Es geht um Geld. Die Männer geraten Streit, am Ende ist einer der beiden, ein Wanderarbeiter aus Bangladesch, tot – erschlagen. Der Roman des aus Malaysia stammenden und heute in Frankreich lebenden Schriftstellers Tash Aw, erzählt von einer schrecklichen Eskalation. Zugleich beleuchtet er die Hintergründe dieses Verbrechens: den brutalen Kapitalismus im Südosten Asiens und eine Gesellschaft voller Gewalt.

Stand: 13.07.2022 | Archiv

Niels Beintker: Was hat Sie bewogen von Ah Hock und seiner Geschichte zu erzählen?

Tash Aw: Ich wollte von den Menschen erzählen, die ich kenne. Ah Hock verkörpert die meisten der Jungs, mit denen ich aufgewachsen bin. Zum Beispiel viele meiner Cousins. Ich bin in diesen Kreisen groß geworden, auf dem Land. Und ich war einer der wenigen Glücklichen, die dann in die Metropole gezogen sind. Wir haben einen unvorstellbaren Wandel erlebt. In meiner Kindheit war Malaysia ein sehr armes Land. Denken wir heute an Malaysia, dann denken wir etwa an eine Mittelklasse. Das Land ist kein Industrieland im klassischen Sinn. Aber es gibt Wolkenkratzer, Infrastruktur und eine funktionierende Wirtschaft. Und das alles vollzog sich in gerade 25 Jahren.

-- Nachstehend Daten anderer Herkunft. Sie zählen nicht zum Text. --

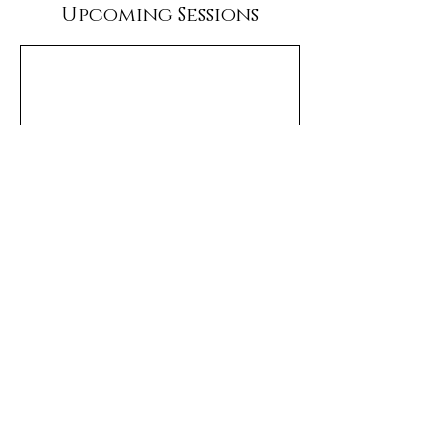
Upcoming Sessions
Terms & Conditions
Privacy Policy
Cancelation Policy
Jordan, MT Sportsmen Motel
(406) 557-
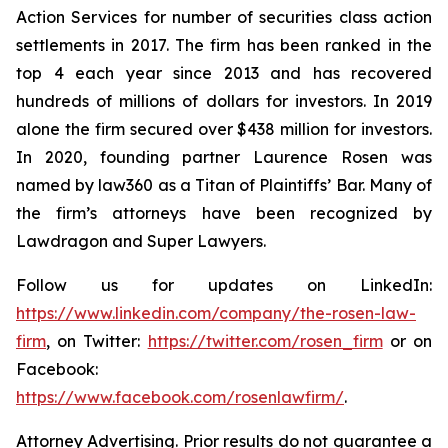
Action Services for number of securities class action
settlements in 2017. The firm has been ranked in the
top 4 each year since 2013 and has recovered
hundreds of millions of dollars for investors. In 2019
alone the firm secured over $438 million for investors.
In 2020, founding partner Laurence Rosen was
named by law360 as a Titan of Plaintiffs’ Bar. Many of
the firm’s attorneys have been recognized by
Lawdragon and Super Lawyers.
Follow us for updates on LinkedIn:
https://www.linkedin.com/company/the-rosen-law-
firm
, on Twitter:
https://twitter.com/rosen_firm
or on
Facebook:
https://www.facebook.com/rosenlawfirm/
.
Attorney Advertising. Prior results do not guarantee a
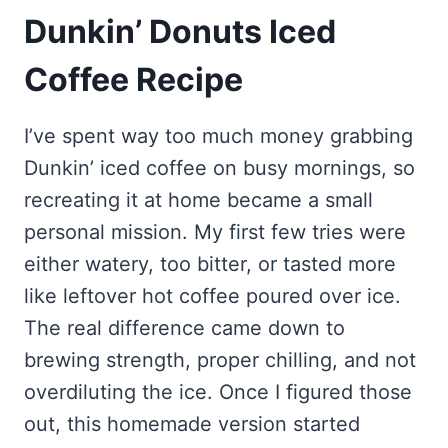
Dunkin’ Donuts Iced
Coffee Recipe
I’ve spent way too much money grabbing
Dunkin’ iced coffee on busy mornings, so
recreating it at home became a small
personal mission. My first few tries were
either watery, too bitter, or tasted more
like leftover hot coffee poured over ice.
The real difference came down to
brewing strength, proper chilling, and not
overdiluting the ice. Once I figured those
out, this homemade version started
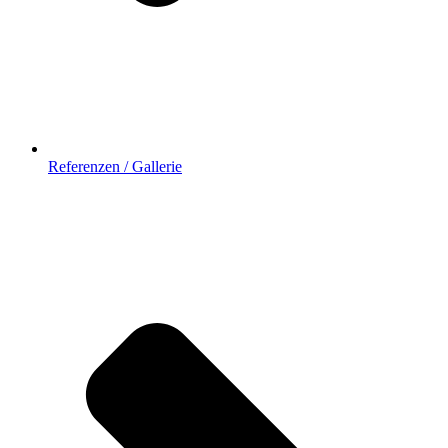
Referenzen / Gallerie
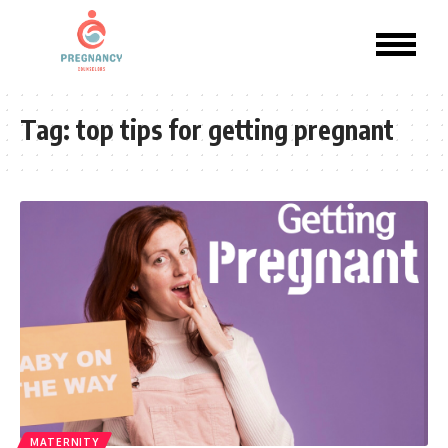
Tag:
top tips for getting pregnant
MATERNITY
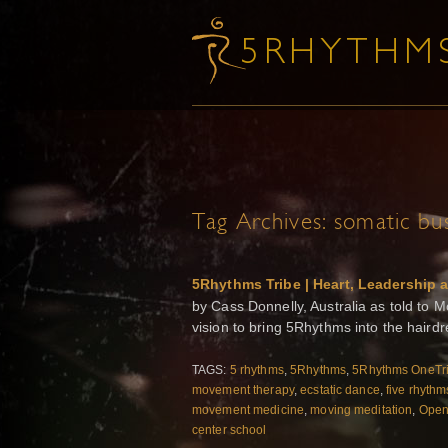
Tag Archives:
somatic bu
5Rhythms Tribe | Heart, Leadership 
by Cass Donnelly, Australia as told to 
vision to bring 5Rhythms into the haird
TAGS:
5 rhythms
,
5Rhythms
,
5Rhythms OneTr
movement therapy
,
ecstatic dance
,
five rhythm
movement medicine
,
moving meditation
,
Open 
center school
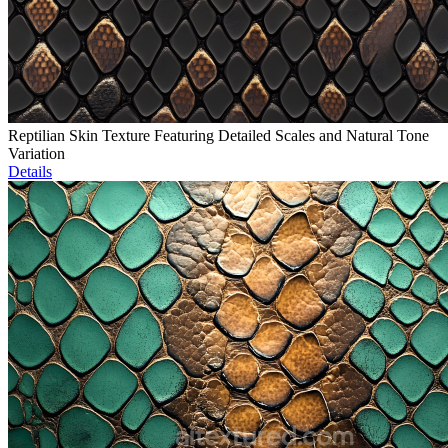
Reptilian Skin Texture Featuring Detailed Scales and Natural Tone
Variation
Details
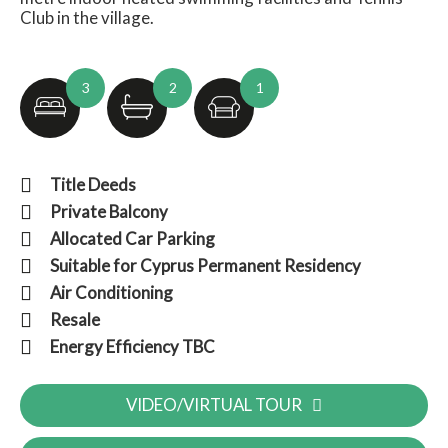
Club in the village.
3
2
1
Title Deeds
Private Balcony
Allocated Car Parking
Suitable for Cyprus Permanent Residency
Air Conditioning
Resale
Energy Efficiency TBC
VIDEO/VIRTUAL TOUR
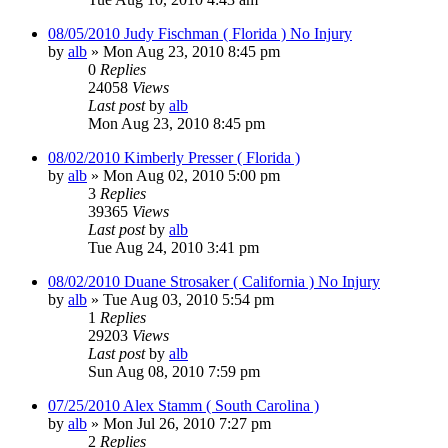
08/05/2010 Judy Fischman ( Florida ) No Injury
by
alb
»
Mon Aug 23, 2010 8:45 pm
0
Replies
24058
Views
Last post
by
alb
Mon Aug 23, 2010 8:45 pm
08/02/2010 Kimberly Presser ( Florida )
by
alb
»
Mon Aug 02, 2010 5:00 pm
3
Replies
39365
Views
Last post
by
alb
Tue Aug 24, 2010 3:41 pm
08/02/2010 Duane Strosaker ( California ) No Injury
by
alb
»
Tue Aug 03, 2010 5:54 pm
1
Replies
29203
Views
Last post
by
alb
Sun Aug 08, 2010 7:59 pm
07/25/2010 Alex Stamm ( South Carolina )
by
alb
»
Mon Jul 26, 2010 7:27 pm
2
Replies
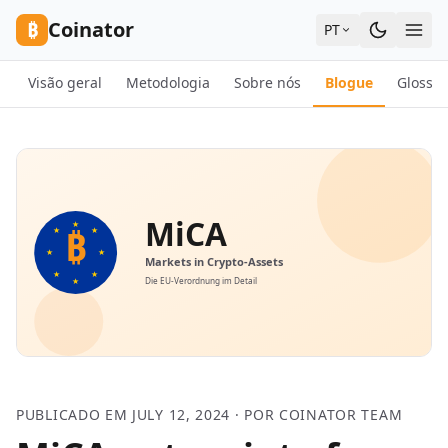
Skip to content
₿
Coinator
PT
Visão geral
Metodologia
Sobre nós
Blogue
Glossár
PUBLICADO EM JULY 12, 2024 · POR COINATOR TEAM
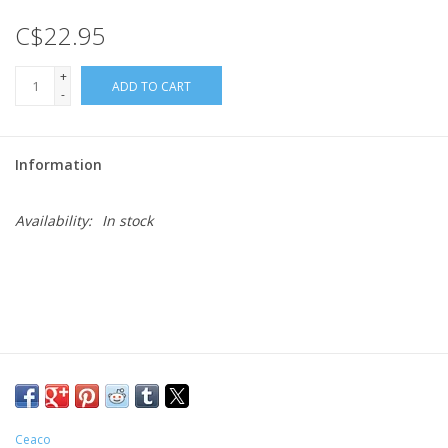
C$22.95
Gift cards
+
ADD TO CART
-
Information
Availability:
In stock
Ceaco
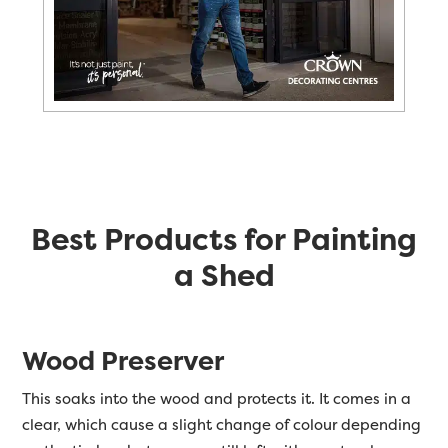
Best Products for Painting
a Shed
Wood Preserver
This soaks into the wood and protects it. It comes in a
clear, which cause a slight change of colour depending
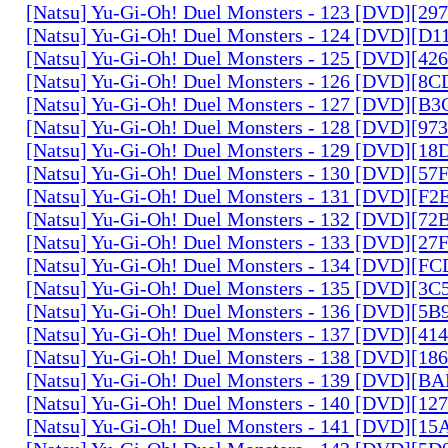
[Natsu] Yu-Gi-Oh! Duel Monsters - 123 [DVD][2
[Natsu] Yu-Gi-Oh! Duel Monsters - 124 [DVD][D
[Natsu] Yu-Gi-Oh! Duel Monsters - 125 [DVD][4
[Natsu] Yu-Gi-Oh! Duel Monsters - 126 [DVD][8
[Natsu] Yu-Gi-Oh! Duel Monsters - 127 [DVD][B
[Natsu] Yu-Gi-Oh! Duel Monsters - 128 [DVD][9
[Natsu] Yu-Gi-Oh! Duel Monsters - 129 [DVD][1
[Natsu] Yu-Gi-Oh! Duel Monsters - 130 [DVD][5
[Natsu] Yu-Gi-Oh! Duel Monsters - 131 [DVD][F
[Natsu] Yu-Gi-Oh! Duel Monsters - 132 [DVD][7
[Natsu] Yu-Gi-Oh! Duel Monsters - 133 [DVD][2
[Natsu] Yu-Gi-Oh! Duel Monsters - 134 [DVD][
[Natsu] Yu-Gi-Oh! Duel Monsters - 135 [DVD][3
[Natsu] Yu-Gi-Oh! Duel Monsters - 136 [DVD][5
[Natsu] Yu-Gi-Oh! Duel Monsters - 137 [DVD][4
[Natsu] Yu-Gi-Oh! Duel Monsters - 138 [DVD][1
[Natsu] Yu-Gi-Oh! Duel Monsters - 139 [DVD][B
[Natsu] Yu-Gi-Oh! Duel Monsters - 140 [DVD][1
[Natsu] Yu-Gi-Oh! Duel Monsters - 141 [DVD][1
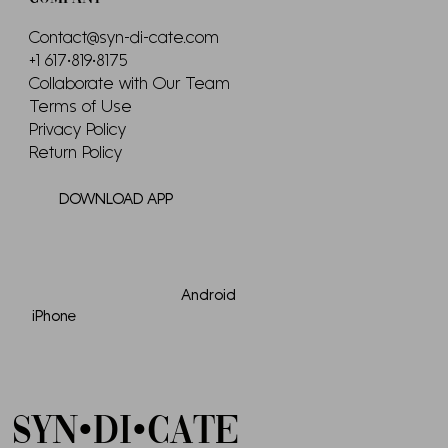
Contact@syn-di-cate.com
+1 617•819•8175
Collaborate with Our Team
Terms of Use
Privacy Policy
Return Policy
DOWNLOAD APP
Android
iPhone
SYN•DI•CATE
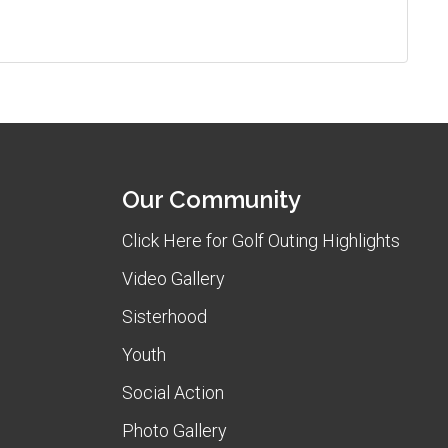
Our Community
Click Here for Golf Outing Highlights
Video Gallery
Sisterhood
Youth
Social Action
Photo Gallery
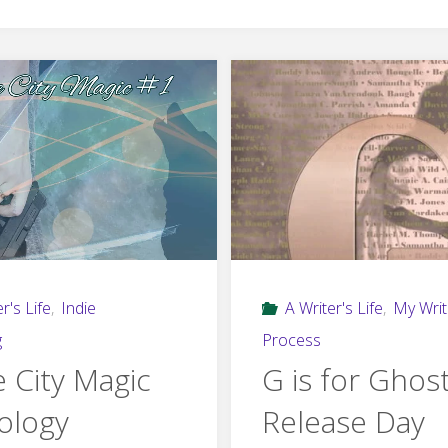
r's Life
,
Indie
A Writer's Life
,
My Writ
g
Process
e City Magic
G is for Ghos
ology
Release Day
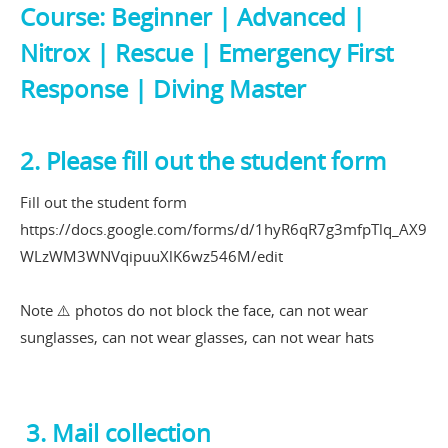
Course: Beginner | Advanced |
Nitrox | Rescue | Emergency First
Response | Diving Master
2. Please fill out the student form
Fill out the student form
https://docs.google.com/forms/d/1hyR6qR7g3mfpTlq_AX9
WLzWM3WNVqipuuXlK6wz546M/edit
Note ⚠️ photos do not block the face, can not wear
sunglasses, can not wear glasses, can not wear hats
3. Mail collection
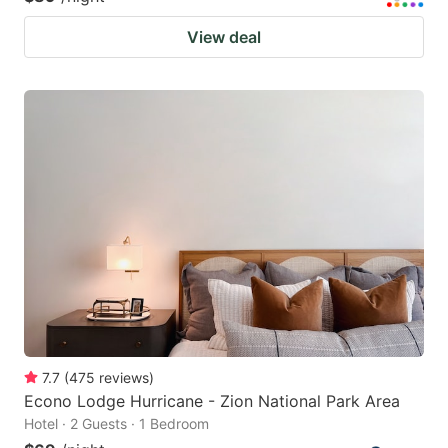
View deal
7.7
(
475
reviews
)
Econo Lodge Hurricane - Zion National Park Area
Hotel · 2 Guests · 1 Bedroom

Der Preis dafür ist enorm. Von außen ist das nicht zu erkennen. Ebenso wenig im Inneren. Der Wandel hat sich mit einer solchen Geschwindigkeit vollzogen, dass man ihn manchmal gar nicht bemerkt – auch wenn man mitten in ihm lebt. Den Menschen aus meiner Generation wurde beständig eingetrichtert: „Stellt keine Fragen! Kopf runter, hart arbeiten – und alles wird besser.“ In vielen Fällen hat das auch funktioniert. Jetzt aber sind wir an einem Punkt, an dem die Menschen begreifen: Egal, wie hart sie auch arbeiten, es wird sich nichts mehr ändern. Sie bleiben Fischer, Fabrikarbeiter oder Reinigungskräfte. Und auch ihren Kindern wird es nicht anders ergehen. Die Vorstellung sozialer Mobilität, mit der ich aufgewachsen bin, existiert nicht mehr. Nur die Reichen haben Einfluss. Und ihr Reichtum vermehrt sich immer mehr. Es ist der gleiche Prozess wie in Europa. Nur vollzog er sich eben in einer so viel kürzeren Zeitspanne.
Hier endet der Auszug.